◆ TASK DESCRIPTION:
Quote the lines below exactly, from the one that holds "Members $5; Non-members $15." through the final line of the records, and only those.

◆ MATERIAL SUPPLIED:

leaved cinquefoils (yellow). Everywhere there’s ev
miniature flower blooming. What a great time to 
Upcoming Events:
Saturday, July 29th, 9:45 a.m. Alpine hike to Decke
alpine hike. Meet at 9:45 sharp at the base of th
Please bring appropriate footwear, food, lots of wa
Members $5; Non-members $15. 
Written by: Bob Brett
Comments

◆ WRITTEN ANSWER:
Members $5; Non-members $15. 
Written by: Bob Brett
Comments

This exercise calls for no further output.